Caught in a Jobless Free Fall

The U.S. economy is recovering, but job growth is not. Even highly skilled workers wonder if there's life after unemployment.

November 01, 2002|Peter G. Gosselin | Times Staff Writer

PITTSBURGH — When his position at a mid-size bank was eliminated during the economic doldrums of the early 1990s, Richard Coss Jr. reacted by striking out on his own as a consultant.

Even with a knack for numbers and a Duke University MBA, it still took him more than a year to land a regular job with Pittsburgh banking giant PNC Financial Services Group Inc. He ultimately was named an $80,000-a-year vice president.

But no sooner did the economy slip back into recession early last year than Coss was out again. And this time, the consulting has been harder to come by. Eighteen months after he was laid off, Coss, his wife, Janet, and their three children get by on $450 a week in unemployment from Pennsylvania and gifts from his retired parents.

"Sometimes I get down on my knees and pray because I don't know where this is going," said the 48-year-old Coss.

Through technological breakthroughs, seamless global connections and advances in management techniques, the American economy seems to have gotten away from the boom-bust business cycles of old. Recessions are shorter and expansions longer.

But these positive developments, a growing number of economists believe, have come with a troubling cost: lengthier, more debilitating spells of unemployment for many of those who do lose their jobs.

"It used to be that people entered and left the labor force fairly easily," said University of Chicago economist Robert H. Topel. Now, he said, in a remark about low-skilled workers that seems equally applicable to many higher-skilled ones, "leaving the labor force is like death: You go and you never come back again."

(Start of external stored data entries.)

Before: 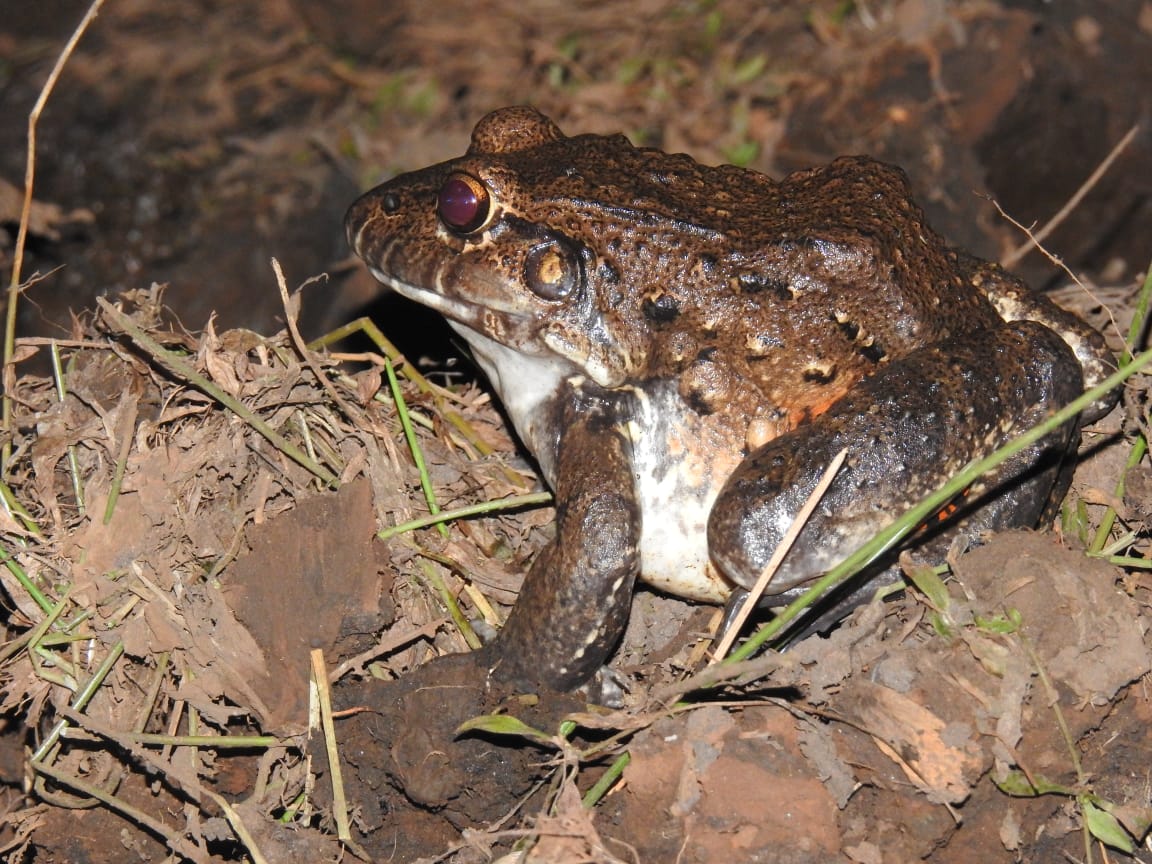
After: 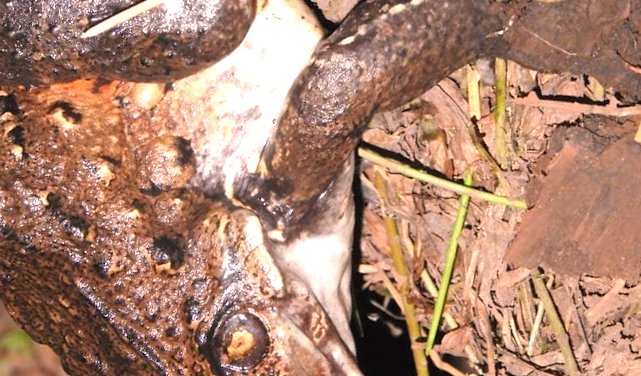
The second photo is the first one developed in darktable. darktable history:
crop and rotate: angle 148.55°, left 9.133%, top 15.621%, right 4.571%, bottom 16.947%
color correction: highlights a* 12.38, highlights b* 5.59
exposure: exposure 0.605 EV, compensate highlight preservation false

When the trend emerged in the early 1990s, it quickly was dubbed the "jobless recovery" and subjected to intense scrutiny. Did employers' reluctance to add to their payrolls mean that they no longer were willing to provide the amount -- and quality -- of work they once did? Did the brutal demands of global competition spell an end to good jobs at good pay in America?

Then along came the boom of the late 1990s -- with its spiraling stock prices and tumbling unemployment rates -- and all worry of a jobless recovery seemed to vanish.

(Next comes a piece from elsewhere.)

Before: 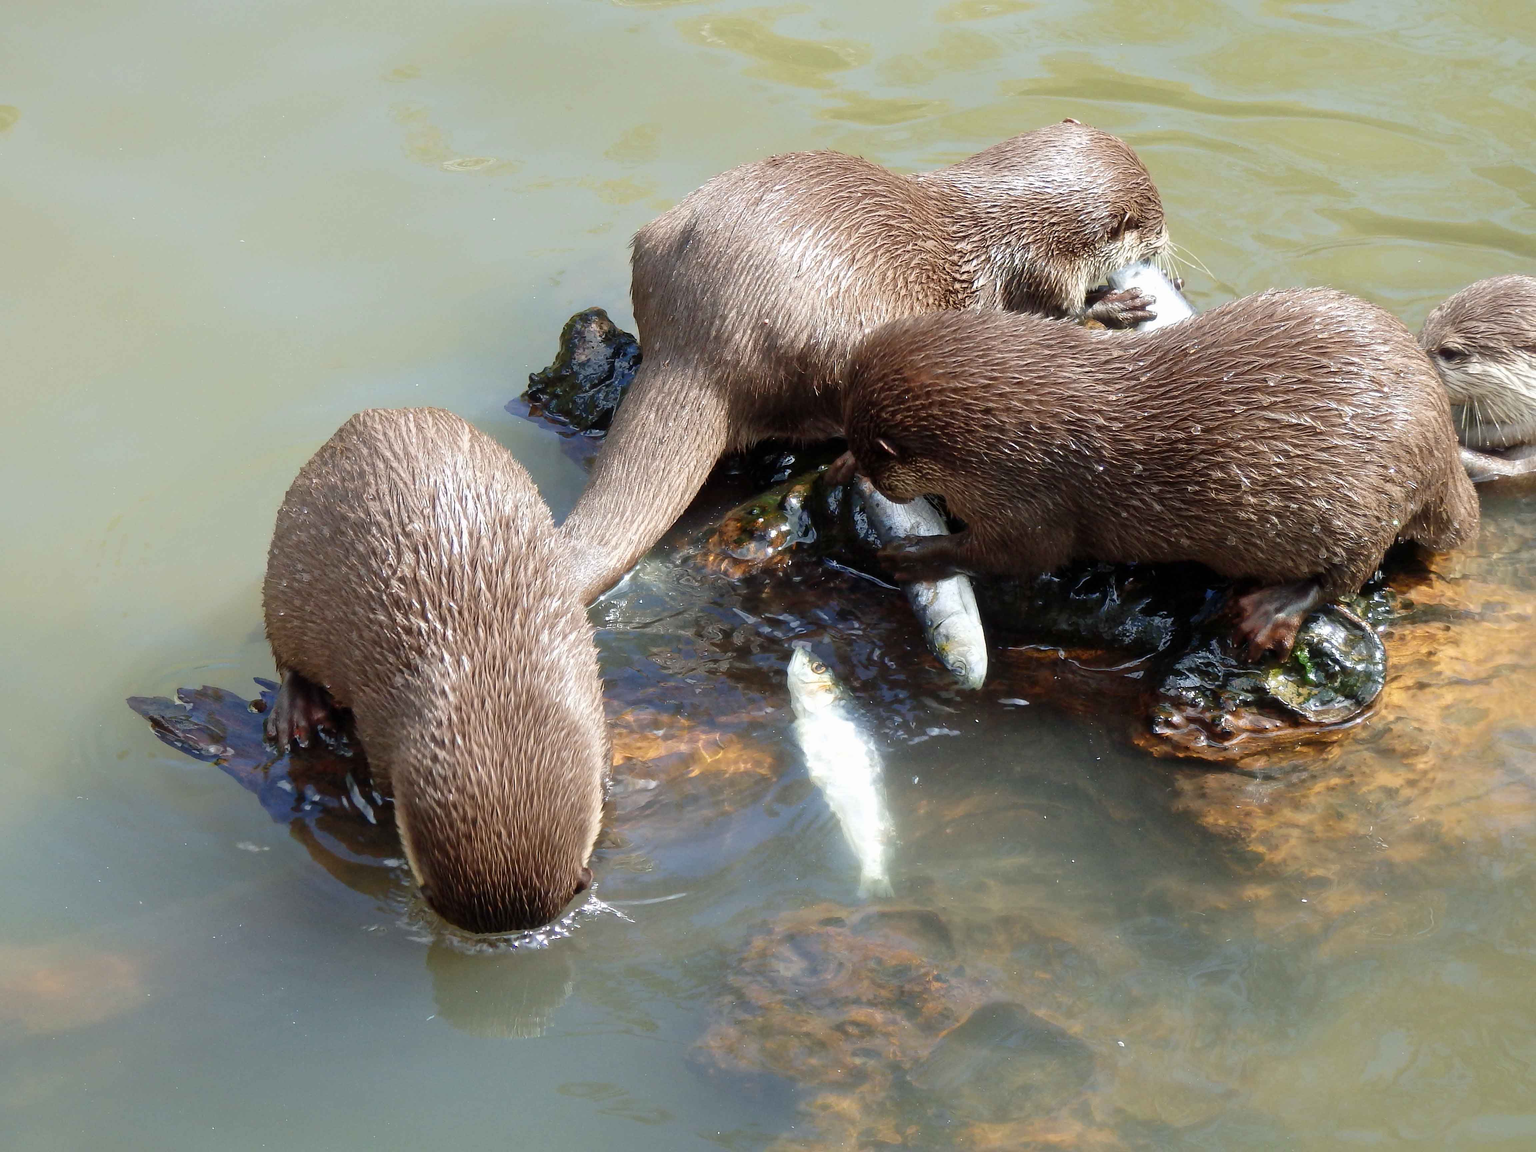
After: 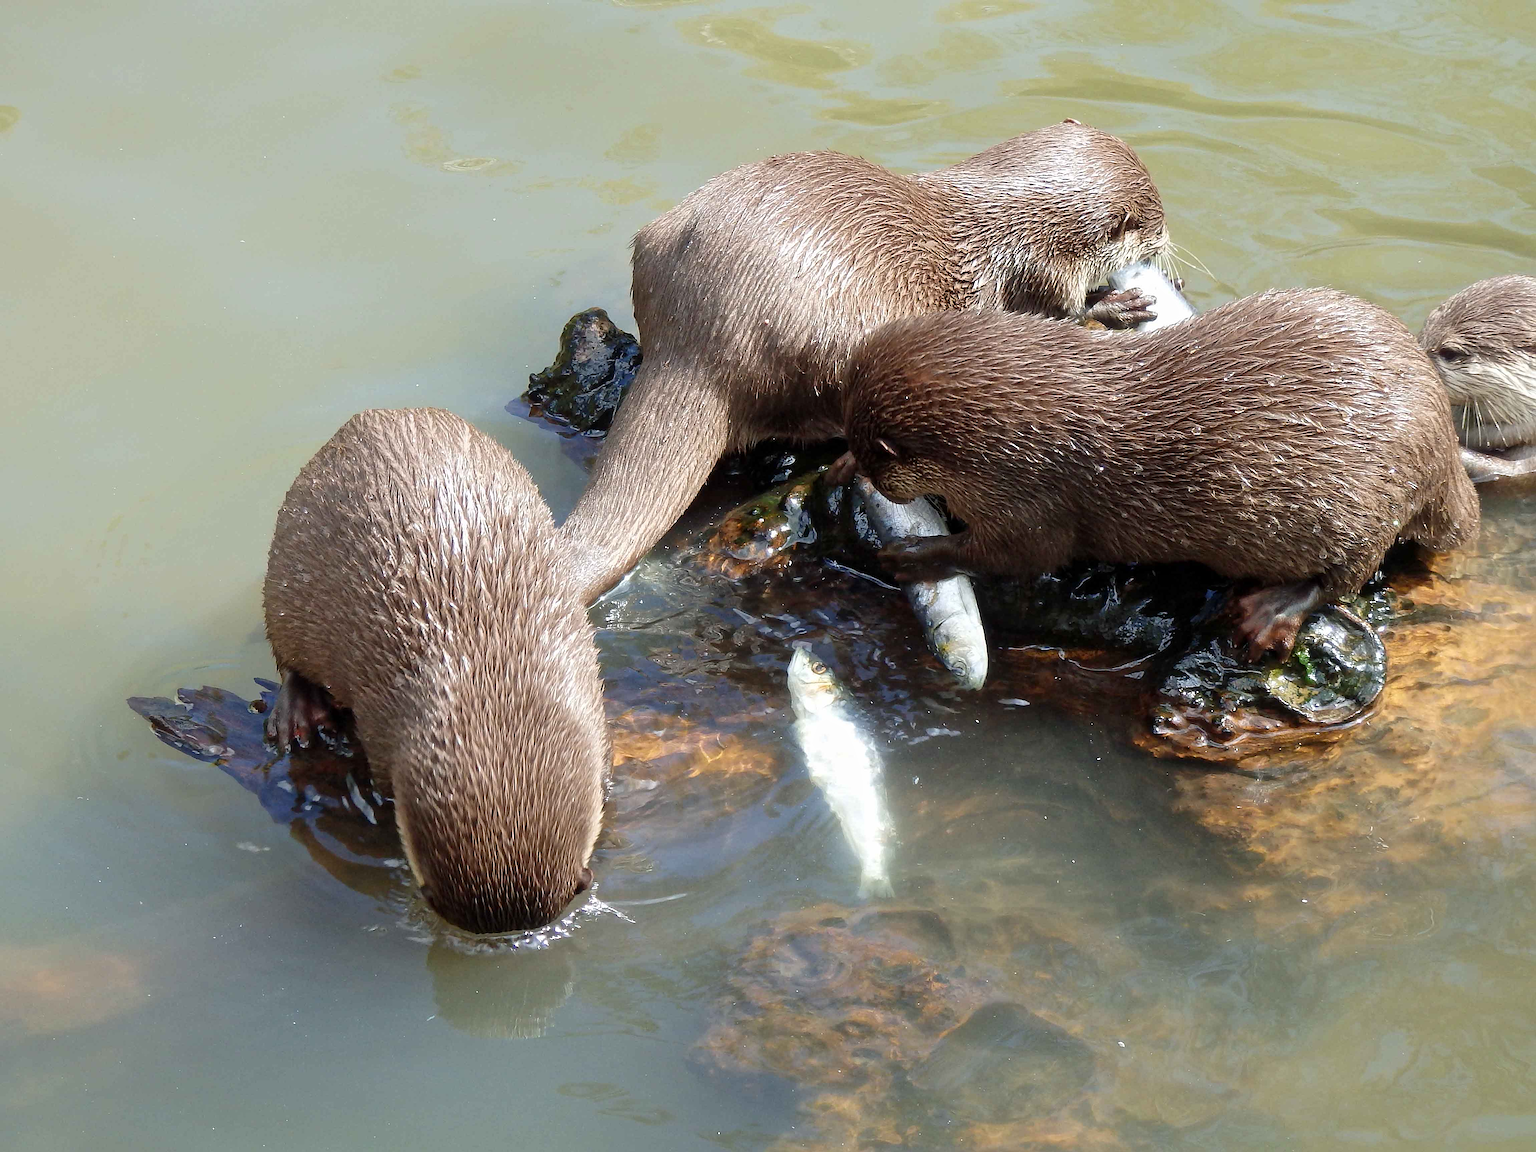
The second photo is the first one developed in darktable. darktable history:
local contrast: mode bilateral grid, contrast 10, coarseness 25, detail 115%, midtone range 0.2
sharpen: on, module defaults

But the problem did not go away. As the economy moved through its latest recession and now finds itself in a weak recovery, many of the patterns of the early '90s are reasserting themselves, distinguishing the two recent periods from every other recession and recovery of the last half-century.

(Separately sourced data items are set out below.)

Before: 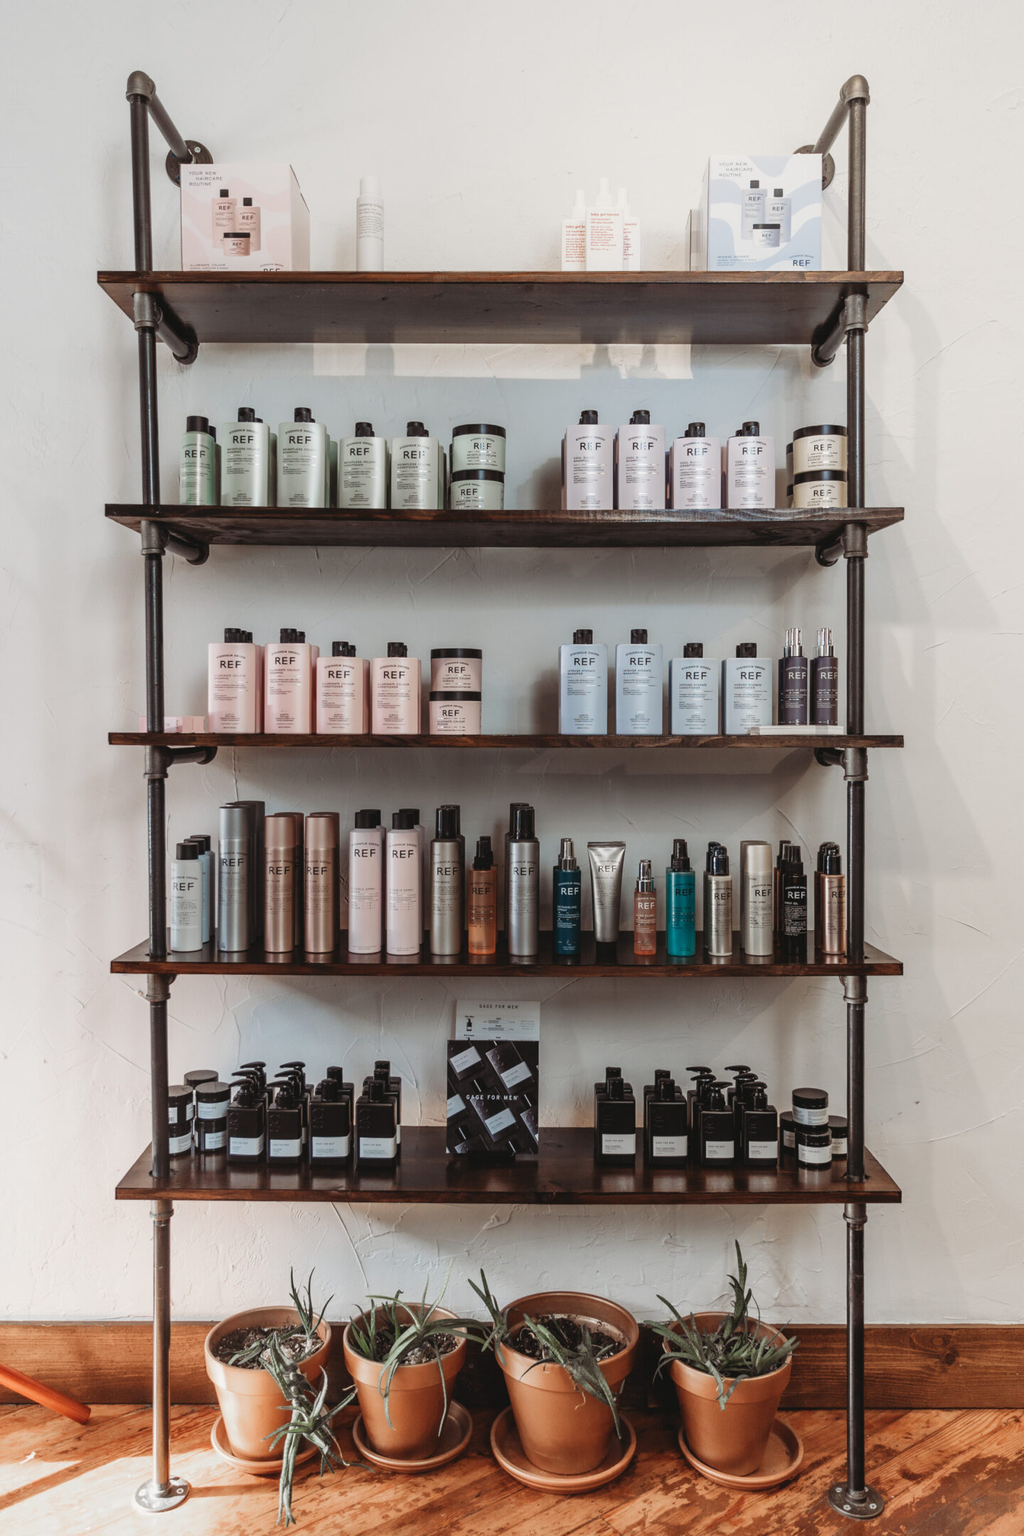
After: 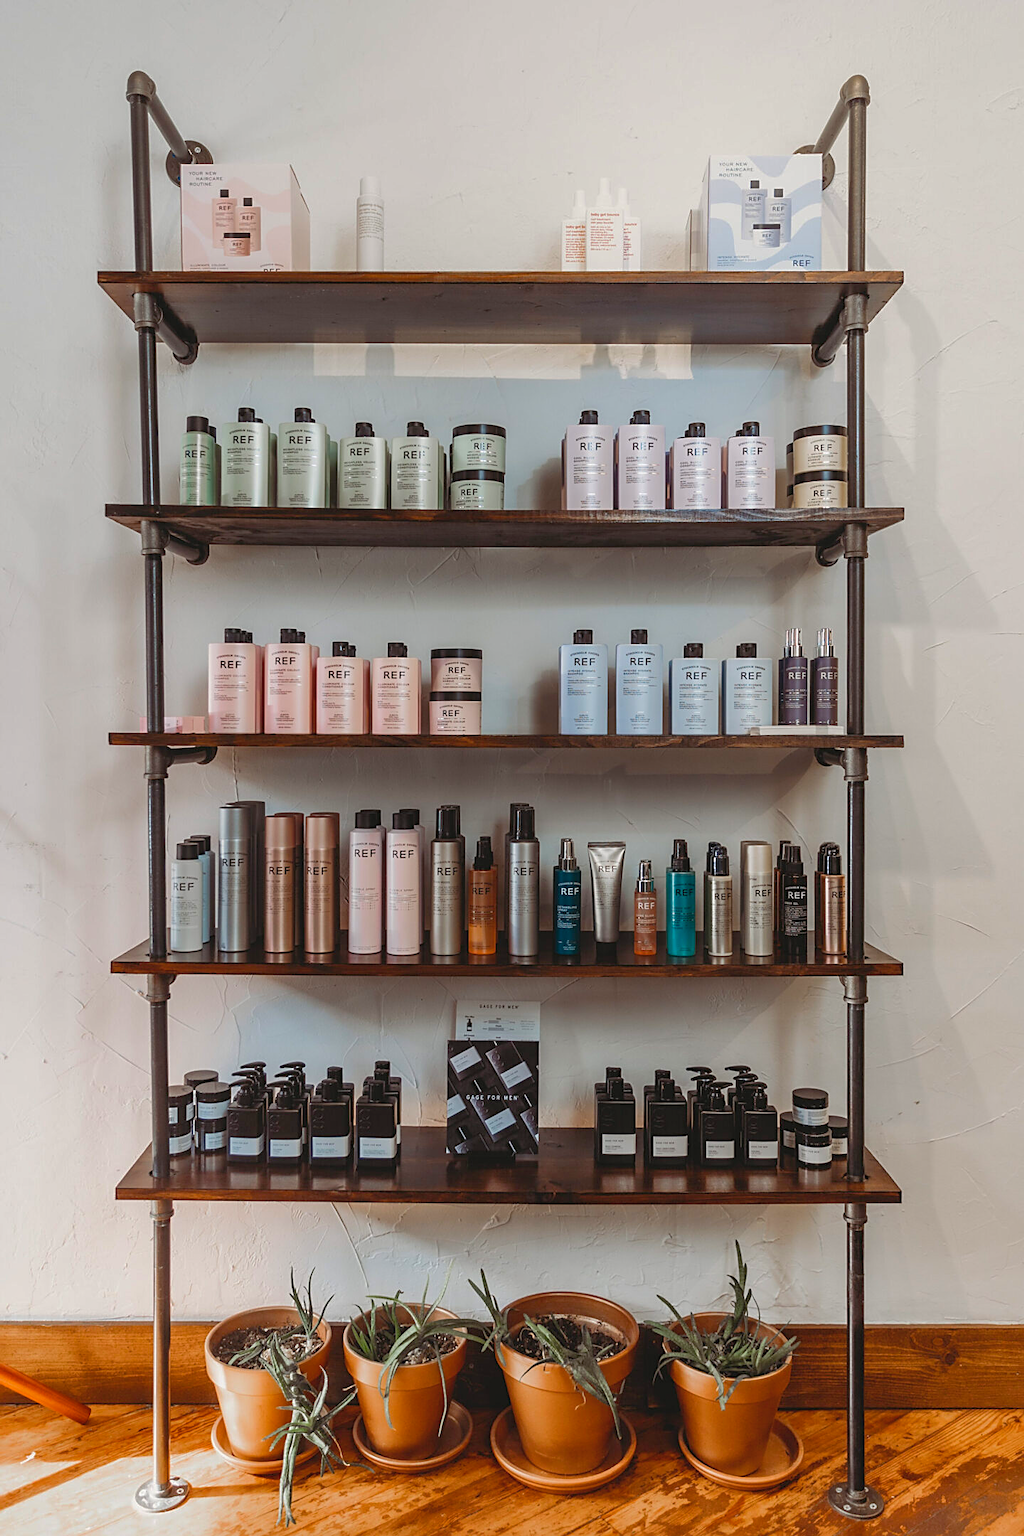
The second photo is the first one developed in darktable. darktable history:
shadows and highlights: on, module defaults
contrast brightness saturation: saturation -0.05
sharpen: on, module defaults
color balance rgb: linear chroma grading › global chroma 15%, perceptual saturation grading › global saturation 30%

"This is not your parents' business cycle," said Goldman, Sachs & Co. economist Ed McKelvey. "The economy is on a very different path than a generation ago."

Just ask Coss' father, Richard Sr., a retired union machinist who had been forced to go part time when work slowed down but never suffered a layoff in his nearly four-decade career. Watching his son go through a long bout of unemployment has been hard on the elder Coss.

"I don't really know what's going on in the working world as far as jobs go," he said.

It's no wonder. Until the last decade, American employers leaped at the chance to rehire the minute a recession was over. Government statistics from the late 1940s through the late 1980s show that in the first year of a recovery, U.S. payrolls typically grew by a quarter of a percentage point -- in today's terms, more than 300,000 jobs -- a month.

By contrast, companies greeted the end of the early-1990s recession by cutting, rather than adding, several hundred thousand workers in the first year. Since January, when the most recent recession is thought to have ended and the economy began growing again, payrolls have slipped by 17,000.

In addition -- and perhaps least noticed of the recent changes -- the average length of time that people who lose their jobs are out of work has been creeping steadily upward.

For much of the post-World War II era, average time out as measured at the peak of expansions was eight weeks, according to Labor Department statistics. But by the start of the early-1990s recession, it had reached 12 weeks, and it never fell below that level even during the most fevered moments of the subsequent boom.

During the 2001 recession, the figure hovered around 13.5 weeks. And in September, eight months after the presumed end of the recession, it stood at 17.8 weeks.

Some analysts have suggested that the increase is the product of changed behavior by certain subsets of the work force. Women, for instance, tended to give up trying to find jobs when they were laid off; as a result, they weren't included in calculations of the average length of unemployment spells. Now that they are full-fledged participants in the labor market, they keep looking when they lose jobs, and so they push the average up.